The bereitschaftspotential has also been found to be influenced by movement disorders such as Parkinson's disease (PD), cerebellar lesions, and degenerative diseases of the dentate nucleus. Since at least some part of the BP originates from the SMA, "which receives main dopaminergic input from the basal ganglia via thalamus", many are conducting studies of BP in patients with Parkinson's disease (PD). It has also been found that people with cerebellar lesions have clear abnormalities in their BP. In patients with degenerative diseases of dentate nucleus there is virtually a complete lack of BP. In patients with cerebellar hemispheric lesions the BP is much smaller again or even absent.

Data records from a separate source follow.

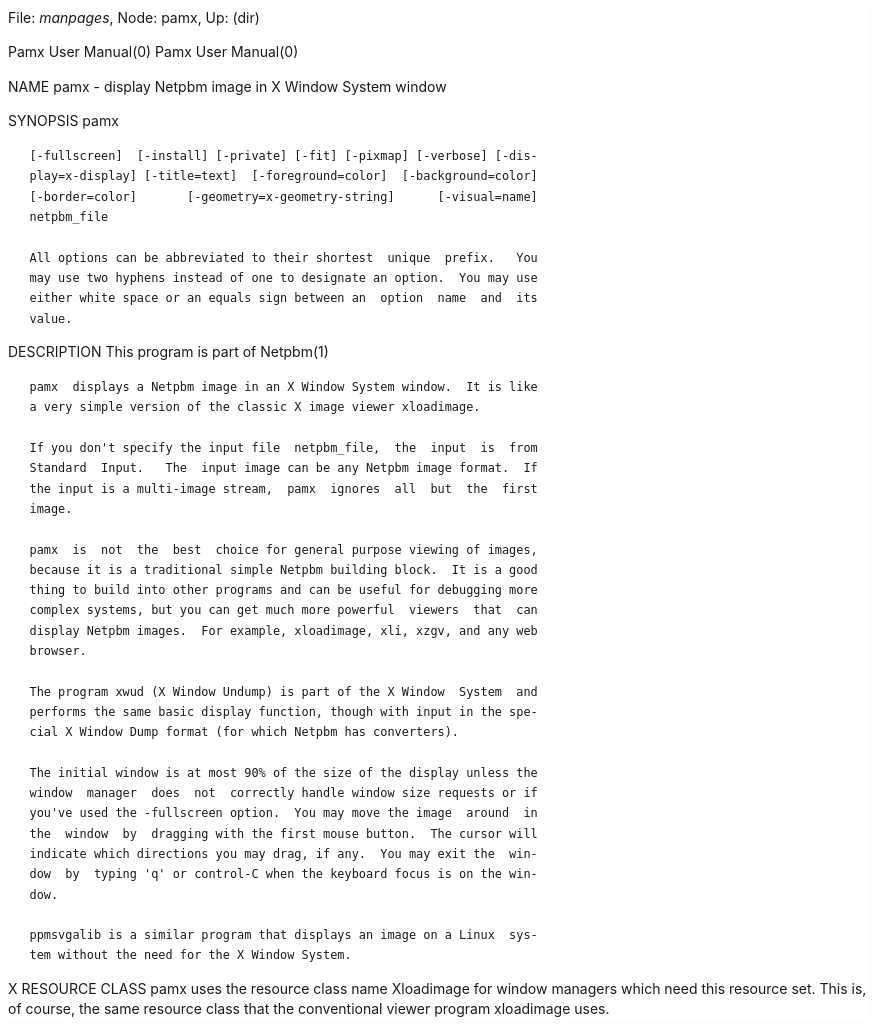 File: *manpages*,  Node: pamx,  Up: (dir)

Pamx User Manual(0)                                        Pamx User Manual(0)



NAME
       pamx - display Netpbm image in X Window System window


SYNOPSIS
       pamx

       [-fullscreen]  [-install] [-private] [-fit] [-pixmap] [-verbose] [-dis-
       play=x-display] [-title=text]  [-foreground=color]  [-background=color]
       [-border=color]       [-geometry=x-geometry-string]      [-visual=name]
       netpbm_file

       All options can be abbreviated to their shortest  unique  prefix.   You
       may use two hyphens instead of one to designate an option.  You may use
       either white space or an equals sign between an  option  name  and  its
       value.


DESCRIPTION
       This program is part of Netpbm(1)

       pamx  displays a Netpbm image in an X Window System window.  It is like
       a very simple version of the classic X image viewer xloadimage.

       If you don't specify the input file  netpbm_file,  the  input  is  from
       Standard  Input.   The  input image can be any Netpbm image format.  If
       the input is a multi-image stream,  pamx  ignores  all  but  the  first
       image.

       pamx  is  not  the  best  choice for general purpose viewing of images,
       because it is a traditional simple Netpbm building block.  It is a good
       thing to build into other programs and can be useful for debugging more
       complex systems, but you can get much more powerful  viewers  that  can
       display Netpbm images.  For example, xloadimage, xli, xzgv, and any web
       browser.

       The program xwud (X Window Undump) is part of the X Window  System  and
       performs the same basic display function, though with input in the spe-
       cial X Window Dump format (for which Netpbm has converters).

       The initial window is at most 90% of the size of the display unless the
       window  manager  does  not  correctly handle window size requests or if
       you've used the -fullscreen option.  You may move the image  around  in
       the  window  by  dragging with the first mouse button.  The cursor will
       indicate which directions you may drag, if any.  You may exit the  win-
       dow  by  typing 'q' or control-C when the keyboard focus is on the win-
       dow.

       ppmsvgalib is a similar program that displays an image on a Linux  sys-
       tem without the need for the X Window System.



X RESOURCE CLASS
       pamx  uses the resource class name Xloadimage for window managers which
       need this resource set.  This is, of course, the  same  resource  class
       that the conventional viewer program xloadimage uses.

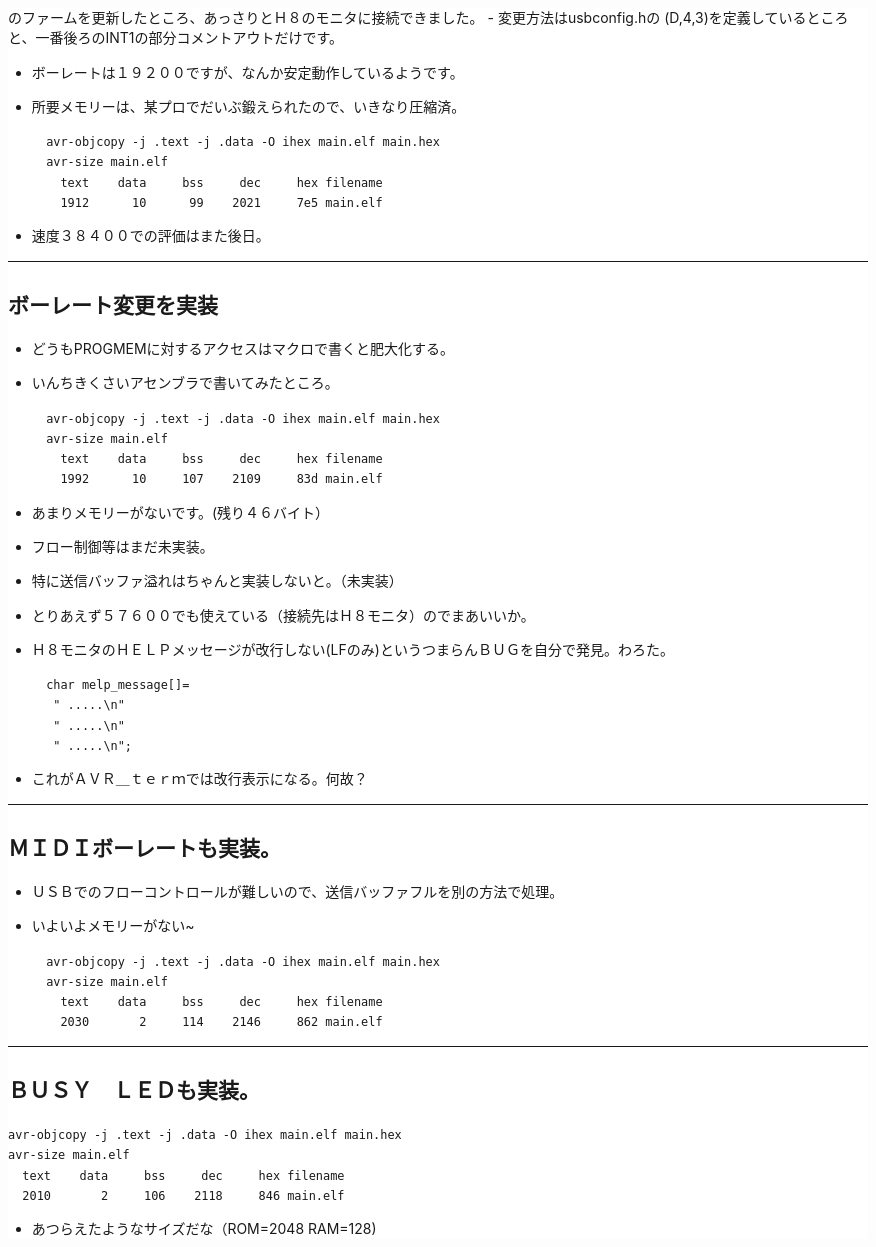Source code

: 
のファームを更新したところ、あっさりとＨ８のモニタに接続できました。
    - 変更方法はusbconfig.hの (D,4,3)を定義しているところと、一番後ろのINT1の部分コメントアウトだけです。
- ボーレートは１９２００ですが、なんか安定動作しているようです。
- 所要メモリーは、某プロでだいぶ鍛えられたので、いきなり圧縮済。

		avr-objcopy -j .text -j .data -O ihex main.elf main.hex
		avr-size main.elf
		  text    data     bss     dec     hex filename
		  1912      10      99    2021     7e5 main.elf
- 速度３８４００での評価はまた後日。



- - - -
## ボーレート変更を実装
- どうもPROGMEMに対するアクセスはマクロで書くと肥大化する。
- いんちきくさいアセンブラで書いてみたところ。

		avr-objcopy -j .text -j .data -O ihex main.elf main.hex
		avr-size main.elf
		  text    data     bss     dec     hex filename
		  1992      10     107    2109     83d main.elf
- あまりメモリーがないです。(残り４６バイト）
- フロー制御等はまだ未実装。
- 特に送信バッファ溢れはちゃんと実装しないと。（未実装）
- とりあえず５７６００でも使えている（接続先はＨ８モニタ）のでまあいいか。
- Ｈ８モニタのＨＥＬＰメッセージが改行しない(LFのみ)というつまらんＢＵＧを自分で発見。わろた。

		char melp_message[]=
		 " .....\n"
		 " .....\n"
		 " .....\n";
- これがＡＶＲ＿ｔｅｒｍでは改行表示になる。何故？



- - - -
## ＭＩＤＩボーレートも実装。
- ＵＳＢでのフローコントロールが難しいので、送信バッファフルを別の方法で処理。
- いよいよメモリーがない~

		avr-objcopy -j .text -j .data -O ihex main.elf main.hex
		avr-size main.elf
		  text    data     bss     dec     hex filename
		  2030       2     114    2146     862 main.elf


- - - -
## ＢＵＳＹ　ＬＥＤも実装。
	avr-objcopy -j .text -j .data -O ihex main.elf main.hex
	avr-size main.elf
	  text    data     bss     dec     hex filename
	  2010       2     106    2118     846 main.elf
- あつらえたようなサイズだな（ROM=2048 RAM=128)

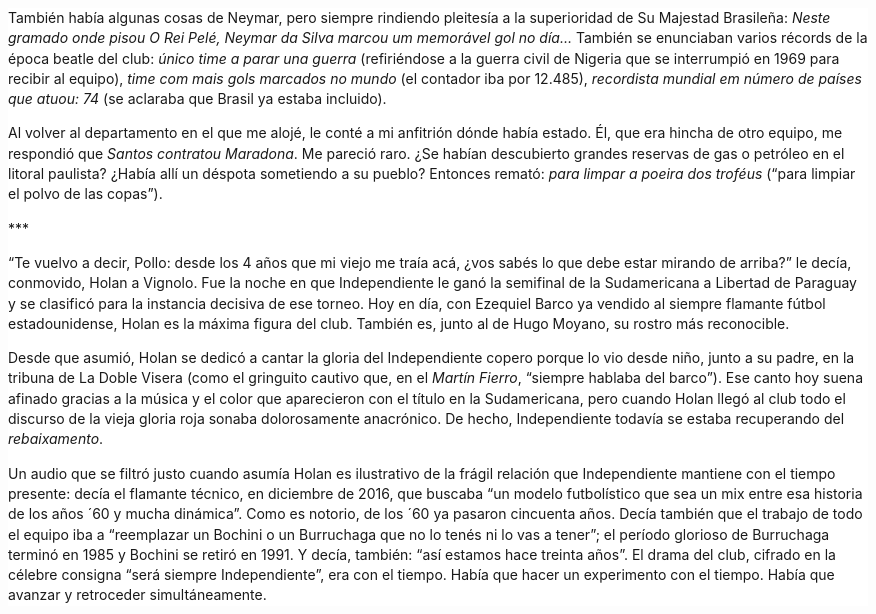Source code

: 
 También
había algunas cosas de Neymar, pero siempre rindiendo pleitesía a
la superioridad de Su Majestad Brasileña: *Neste
gramado onde pisou O Rei Pelé, Neymar da Silva marcou um memorável
gol no día…* También
se enunciaban varios récords de la época beatle del club: *único
time a parar una guerra*
(refiriéndose a la guerra civil de Nigeria que se interrumpió en
1969 para recibir al equipo), *time
com mais gols marcados no mundo*
(el contador iba por 12.485), *recordista
mundial em número de países que atuou: 74*
(se aclaraba que Brasil ya estaba incluido).

 Al
volver al departamento en el que me alojé, le conté a mi anfitrión
dónde había estado. Él, que era hincha de otro equipo, me
respondió que *Santos
contratou Maradona*.
Me pareció raro. ¿Se habían descubierto grandes reservas de gas o
petróleo en el litoral paulista? ¿Había allí un déspota
sometiendo a su pueblo? Entonces remató: *para
limpar a poeira dos troféus*
(“para limpiar el polvo de las copas”).


\*\*\*

“Te
vuelvo a decir, Pollo: desde los 4 años que mi viejo me traía acá,
¿vos sabés lo que debe estar mirando de arriba?” le decía,
conmovido, Holan a Vignolo. Fue la noche en que Independiente le ganó
la semifinal de la Sudamericana a Libertad de Paraguay y se clasificó
para la instancia decisiva de ese torneo. Hoy en día, con Ezequiel
Barco ya vendido al siempre flamante fútbol estadounidense, Holan es
la máxima figura del club. También es, junto al de Hugo Moyano, su
rostro más reconocible.

 Desde
que asumió, Holan se dedicó a cantar la gloria del Independiente
copero porque lo vio desde niño, junto a su padre, en la tribuna de
La Doble Visera (como el gringuito cautivo que, en el *Martín
Fierro*,
“siempre hablaba del barco”). Ese canto hoy suena afinado gracias
a la música y el color que aparecieron con el título en la
Sudamericana, pero cuando Holan llegó al club todo el discurso de la
vieja gloria roja sonaba dolorosamente anacrónico. De hecho,
Independiente todavía se estaba recuperando del *rebaixamento*.



 Un
audio que se filtró justo cuando asumía Holan es ilustrativo de la
frágil relación que Independiente mantiene con el tiempo presente:
decía
el flamante técnico, en diciembre de 2016, que buscaba “un modelo
futbolístico que sea un mix entre esa historia de los años ´60 y
mucha dinámica”. Como es notorio, de los ´60 ya pasaron cincuenta
años. Decía también que el trabajo de todo el equipo iba a
“reemplazar un Bochini o un Burruchaga que no lo tenés ni lo vas a
tener”; el período glorioso de Burruchaga terminó en 1985 y
Bochini se retiró en 1991. Y decía, también: “así
estamos hace treinta años”. El drama del club, cifrado en la
célebre consigna “será siempre Independiente”, era con el
tiempo. Había que hacer un experimento con el tiempo. Había que
avanzar y retroceder simultáneamente.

Of all the movement disorders studied, Parkinson's is by far the most investigated. Most experiments have studied the effects of lesions on the BP in patients with Parkinson's disease. It was observed that the amplitude of BP in many Parkinson's patients was significantly reduced. A BP with a more positive polarity was observed compared to the BP in control patients without the disease. Other research shows the same reduction in amplitude of movement-related cortical potentials, which is consistent with other studies showing a decrease in the activation of the SMA in Parkinson's patients. A decreased ability to terminate premovement preparatory activity has been observed in Parkinson's patients, reflected by prolonged activity in the SMA . This prolonged activity may have to do with impaired function of the basal ganglia, which is thought to send a termination signal to the SMA. While changes in preparatory movement activity are present in PD patients, executed-movement processes in the brain seem to be unaffected, suggesting that premovement activity abnormality may underlie the difficulty in movement prevalent in Parkinson's disease. More research studying the effects of the disease on MRCPs (like the BP) and premovement preparatory activity in PD patients is ongoing.